» Excerpt
Literature DB >> 19487931

Lungs of patients with acute respiratory distress syndrome show diffuse inflammation in normally aerated regions: a [18F]-fluoro-2-deoxy-D-glucose PET/CT study.

Giacomo Bellani1, Cristina Messa, Luca Guerra, Ester Spagnolli, Giuseppe Foti, Nicolò Patroniti, Roberto Fumagalli, Guido Musch, Ferruccio Fazio, Antonio Pesenti.   

Abstract

OBJECTIVE: Neutrophilic inflammation plays a key role in the pathogenesis of acute respiratory distress syndrome (ARDS) and acute lung injury (ALI). Positron emission tomography (PET) with [F]-fluoro-2-deoxy-D-glucose (FDG) can be used to image cellular metabolism that, during lung inflammatory processes, likely reflects neutrophils activity. The aim of this study was to assess the magnitude and regional distribution of inflammatory metabolic activity in the lungs of patients with ALI/ARDS by PET with FDG.
DESIGN: Prospective clinical investigation. PATIENTS: Ten patients with ALI/ARDS; four spontaneously breathing and two mechanically ventilated subjects, without known lung disease, served as controls.

» Data to examine
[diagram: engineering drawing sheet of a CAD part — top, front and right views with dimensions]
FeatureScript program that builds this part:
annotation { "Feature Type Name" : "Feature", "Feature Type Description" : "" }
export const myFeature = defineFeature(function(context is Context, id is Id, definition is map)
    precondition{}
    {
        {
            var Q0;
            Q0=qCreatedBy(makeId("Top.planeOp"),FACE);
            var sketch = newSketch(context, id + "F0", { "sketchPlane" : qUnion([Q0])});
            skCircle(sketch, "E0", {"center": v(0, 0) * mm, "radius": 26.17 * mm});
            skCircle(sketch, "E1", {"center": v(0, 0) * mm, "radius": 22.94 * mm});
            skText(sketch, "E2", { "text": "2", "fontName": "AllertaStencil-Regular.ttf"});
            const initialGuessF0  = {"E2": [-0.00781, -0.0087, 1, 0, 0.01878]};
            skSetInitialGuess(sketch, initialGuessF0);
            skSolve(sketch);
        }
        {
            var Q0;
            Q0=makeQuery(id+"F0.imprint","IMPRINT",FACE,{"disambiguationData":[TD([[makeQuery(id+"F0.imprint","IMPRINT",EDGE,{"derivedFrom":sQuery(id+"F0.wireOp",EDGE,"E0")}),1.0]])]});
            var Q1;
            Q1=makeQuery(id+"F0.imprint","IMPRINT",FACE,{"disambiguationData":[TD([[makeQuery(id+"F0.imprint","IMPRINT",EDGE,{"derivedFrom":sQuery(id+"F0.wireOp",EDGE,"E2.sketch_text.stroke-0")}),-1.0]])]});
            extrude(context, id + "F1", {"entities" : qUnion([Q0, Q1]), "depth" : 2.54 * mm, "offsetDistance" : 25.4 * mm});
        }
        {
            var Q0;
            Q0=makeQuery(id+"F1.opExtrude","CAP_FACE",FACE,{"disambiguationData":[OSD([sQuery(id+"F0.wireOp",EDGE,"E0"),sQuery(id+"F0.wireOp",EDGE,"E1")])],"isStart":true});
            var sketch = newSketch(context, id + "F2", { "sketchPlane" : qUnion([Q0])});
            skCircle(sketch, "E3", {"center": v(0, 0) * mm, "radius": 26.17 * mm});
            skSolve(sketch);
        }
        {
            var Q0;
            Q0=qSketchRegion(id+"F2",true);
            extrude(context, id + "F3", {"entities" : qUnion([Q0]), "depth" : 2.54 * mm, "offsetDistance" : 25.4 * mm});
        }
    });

» Exercise objective
In the ARDS PET/CT abstract, which subjects served as controls?

» Answer box
Four spontaneously breathing and two mechanically ventilated subjects without known lung disease served as controls.